Some examples of this include composting food waste, which eventually makes it back into the garden where it feeds the next plants. Another example is sharing an excess of seeds with neighbors to help them get their permaculture systems set up. With more resources evenly distributed to your local community, it creates a world of abundance in a world of growing resource scarcity.
Planting perennial crops can be considered a form of fair share. Those fruit trees and berry bushes will grow and produce more than one person can harvest and consume. To prevent this abundance of food from going to waste, you can work with family and friends to collect and preserve, sharing in the bounty and labor together.
Fair share is about moving our surplus resources back into earth care, and people care. We do this because there's more than enough for everybody when we reinvest our excess back into local communities.
We do this is because if we can better help someone achieve sustainability, they can then share that kindness to help someone else down the road. This creates interwoven communities built on hope, compassion, and resilience.
"Fair Share" is choosing to build gates between our backyards instead of fences.
Earth Care, People Care, and Fair Share are the three core values of permaculture. They make up the foundation of the design work on our property, but some permaculture designers have begun incorporating a fourth tenet to the process: the transitional value.
The transitional value expresses that we, as a society, can't "go green" immediately. As wonderful as it would be to wake up tomorrow to a full set of solar panels, redundant water sources for your family and property, and a food forest with the biodiversity of a rain forest, that's likely not going to happen. On top of that, you still need to consider pollutants produced from mining resources, manufacturing the products, and shipping them to your door.

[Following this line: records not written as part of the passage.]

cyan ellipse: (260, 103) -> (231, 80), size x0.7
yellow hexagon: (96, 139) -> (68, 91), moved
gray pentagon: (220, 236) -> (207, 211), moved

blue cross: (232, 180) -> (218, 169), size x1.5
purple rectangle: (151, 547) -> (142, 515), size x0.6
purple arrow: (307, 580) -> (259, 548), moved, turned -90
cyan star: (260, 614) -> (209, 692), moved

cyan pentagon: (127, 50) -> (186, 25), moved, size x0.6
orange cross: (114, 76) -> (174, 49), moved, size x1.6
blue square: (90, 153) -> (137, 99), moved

A lot of pollution goes into everything we do. That's not our fault; that's our current world. But with every fruit and vegetable we grow at home, we cut down the environmental cost of transportation. With each load of laundry that we line dry, we cut down the energy drawn from the system.

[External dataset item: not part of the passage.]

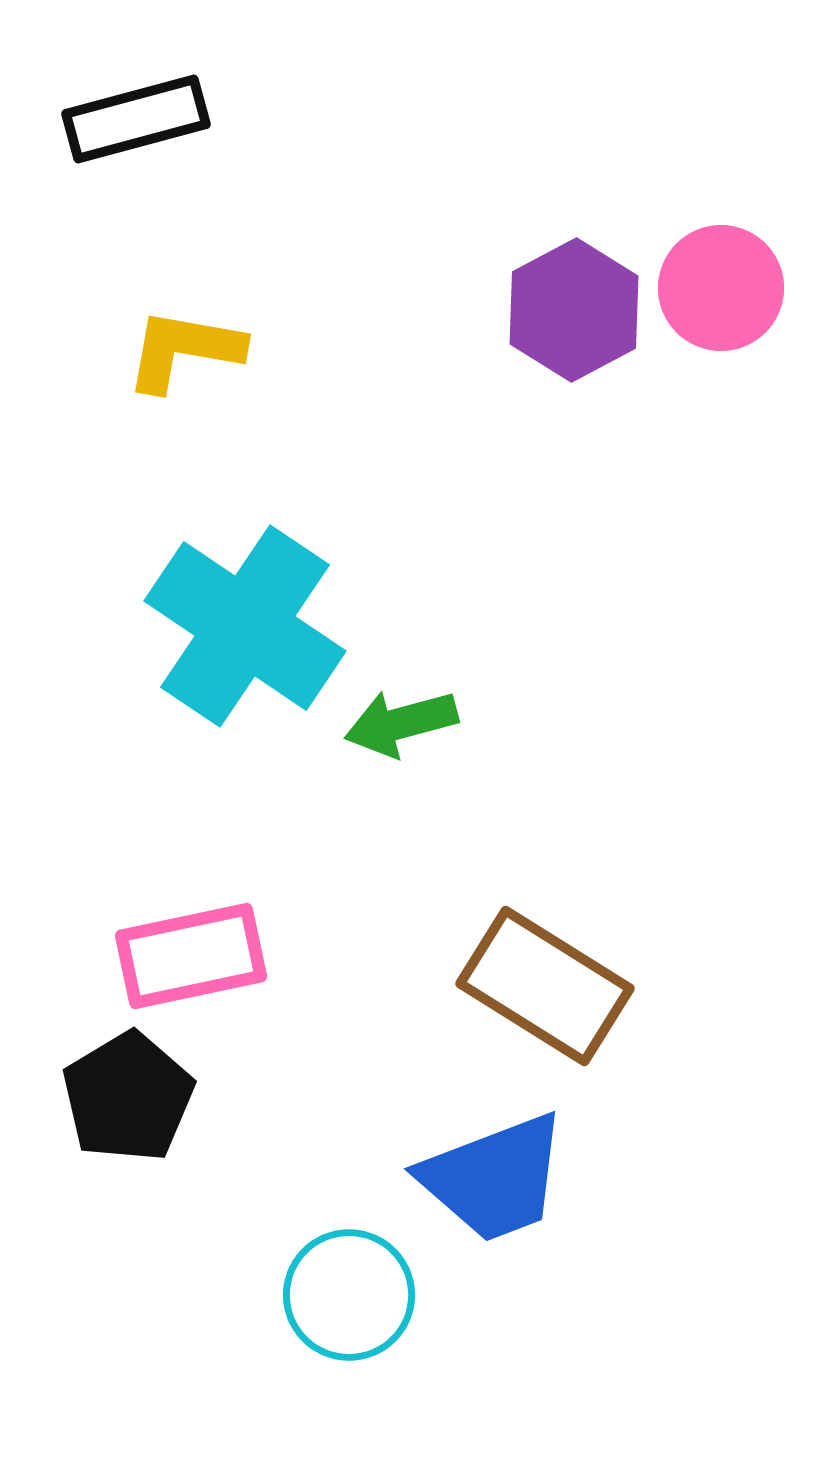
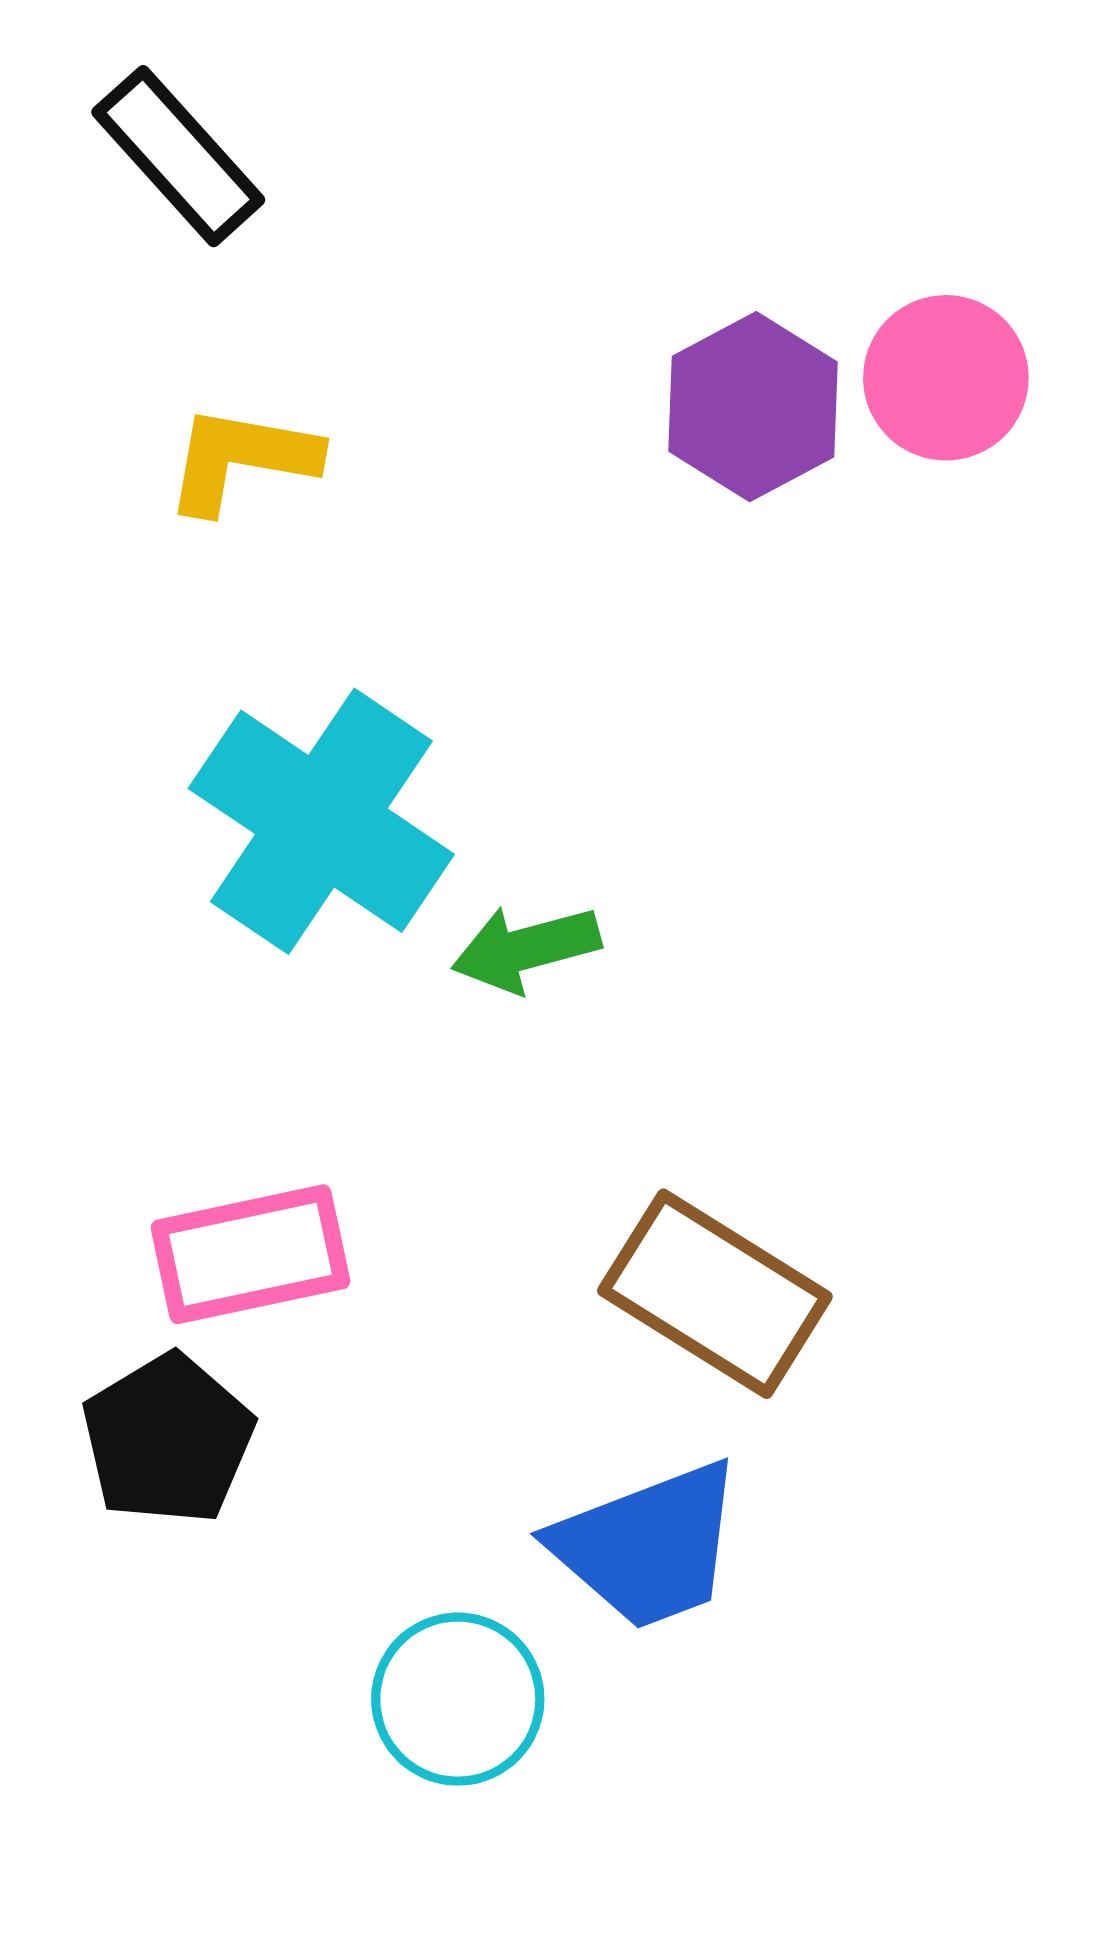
black rectangle: (136, 119) -> (178, 156), turned 63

The transitional value teaches us that the world won't change overnight, but it does start today with small choices. Choose something small today, like buying foods grown on a plant over foods made in a plant. And then keep doing it. Eventually, that one little sustainable practice will become second nature, and you can try something different, like starting a container garden and sharing your excess.
Everyone can be the change the world needs; in fact, the world will only change if we all do our part.
Tanner Sagouspe has a Masters in Environmental Management and is a Permaculture Designer who promotes tackling the climate crisis at home.